The Federal Reserve met last week to keep its policy unchanged with a vote of 9 - 1, but offset the same by coming out with a hawkish tone and keeping the December rate decision in play. The markets were caught on the back foot and the FOMC's statement saw the US Dollar quickly gain ground with December's looming decision likely to be a key player going forward into the year ahead. The RBNZ also met last week and kept policy unchanged. A broad pickup in Global dairy prices was some encouragement for the RBNZ which kept rates at 2.75%. The central bank however signaled its willingness to cut rates at the future meetings with the next RBNZ monetary policy decision due in December. The Kiwi was trading flat, caught between a hawkish Fed and a neutral RBNZ. Early Friday, the Bank of Japan announced that it would not be expanding its monetary stimulus program and stuck to its narrative that inflation could meet the 2% target range. The markets were divided on the BoJ's decision with some expecting to see an expansion at today's meeting.
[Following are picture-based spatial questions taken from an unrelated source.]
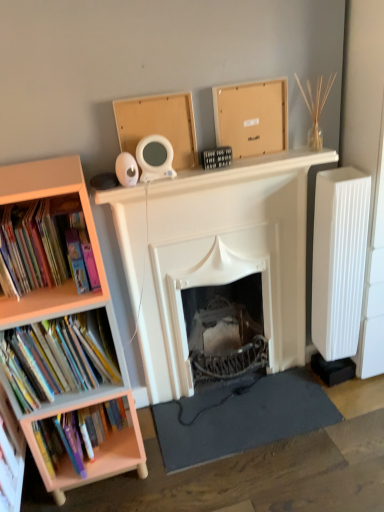
Question: Is white ribbed radiator at right wider or thinner than dark gray rubber mat at lower center?

Choices:
 (A) thin
 (B) wide

Answer: (A)

Question: Considering their positions, is white ribbed radiator at right located in front of or behind dark gray rubber mat at lower center?

Choices:
 (A) front
 (B) behind

Answer: (A)

Question: Which object is the closest to the matte cardboard bookshelf at left, marked as the third book in a bottom-to-top arrangement?

Choices:
 (A) peach wood bookcase at left
 (B) white matte fireplace at center
 (C) hardcover books at left, the second book from the bottom
 (D) matte cardboard box at upper center, which ranks as the 2th cardboard box in right-to-left order
 (E) hardcover books at left, the 3th book in the top-to-bottom sequence

Answer: (A)

Question: Estimate the real-world distances between objects in this image. Which object is closer to the matte cardboard box at upper center, marked as the 1th cardboard box in a left-to-right arrangement?

Choices:
 (A) hardcover books at left, the 3th book in the top-to-bottom sequence
 (B) matte cardboard bookshelf at left, acting as the first book starting from the top
 (C) white ribbed radiator at right
 (D) white matte fireplace at center
 (E) dark gray rubber mat at lower center

Answer: (D)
The Yen was trading volatile for the week and still remains range bound clearly waiting for a larger catalyst, which is increasingly pointing to the month of December where major decisions could be taken.


The Week Ahead

The week ahead marks the start of a new month and lot of economic data is due. The RBA is the first to set the ball rolling. Expectations are finely divided in light of the recent drop in Australia's quarterly inflation report. However, the decline in the last quarter's inflation was made up by a strong pick up in producer prices, combined with the housing market showing signs of stabilizing. The RBA could follow suit and stand pat on policy as the Fed's December rate hike speculation starts to build. ECB President Draghi is due to speak next week and the markets will be looking to the tone of the speech to pick up any clues for the December's QE expansion decision. The monthly jobs report from the US is due on 6th November for the month of October. The markets need to see a strong NFP print to keep the rate hike speculation going. Expectations are for the US unemployment rate to remain unchanged at 5.1% and the US economy is expected to have added 179k new jobs in the month of October. The EURUSD closed with a doji candlestick pattern last week after strong declines the week before, indicating a potential move to the upside if we get to see a bullish close this week.